Constance’s eyes flew to the closed door and she gasped. “Sir, we must observe the proprieties,” she said. “The door is closed and I am unchaperoned.”
“That,” he said coldly, “was, I gather, the idea, Miss Limrighton.”
“Why does everyone keep calling me Miss Limrighton?” said Constance. “My name is Lamberton, Constance Lamberton.”
“Not Sir Edward’s daughter?”
“Yes,” she said dutifully, “Sir Edward was my father, and Lady Amelia Godolphin has given me the post of a companion to her, which is very kind and generous of her ladyship because without her charity I would starve,” she ended thankfully with the air of a child successfully reciting a lesson.
“You amaze me,” he said coldly. “But it seems there is some mistake. Poor Evans. He always does make a mull of things. You see, my sister wished him to arrange for me to meet a certain Miss Limrighton in private with a view to fixing my interest. It appears he fixed on the wrong lady. Allow me to introduce myself. I am Cautry, Lord Philip Cautry, at your service.”

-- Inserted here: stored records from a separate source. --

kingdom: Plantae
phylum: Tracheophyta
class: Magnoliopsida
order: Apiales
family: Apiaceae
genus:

Constance gave him a stricken look. “Oh, I feel sure neither your sister nor Lady Amelia would wish me to be alone with you.” She threw another anguished look at the closed door.
“Do not fuss so,” he said testily. “I am not in the habit of seducing virgins.”
“Why not?” asked Constance naively, the champagne suddenly rushing to her head and remembering all she had heard of the rakish Lord Philip. “You seem to seduce everything else.”
“Bite your tongue, miss,” admonished his lordship with an amused glance towards the champagne bottle. “Tell me instead how you came to have this post as companion.”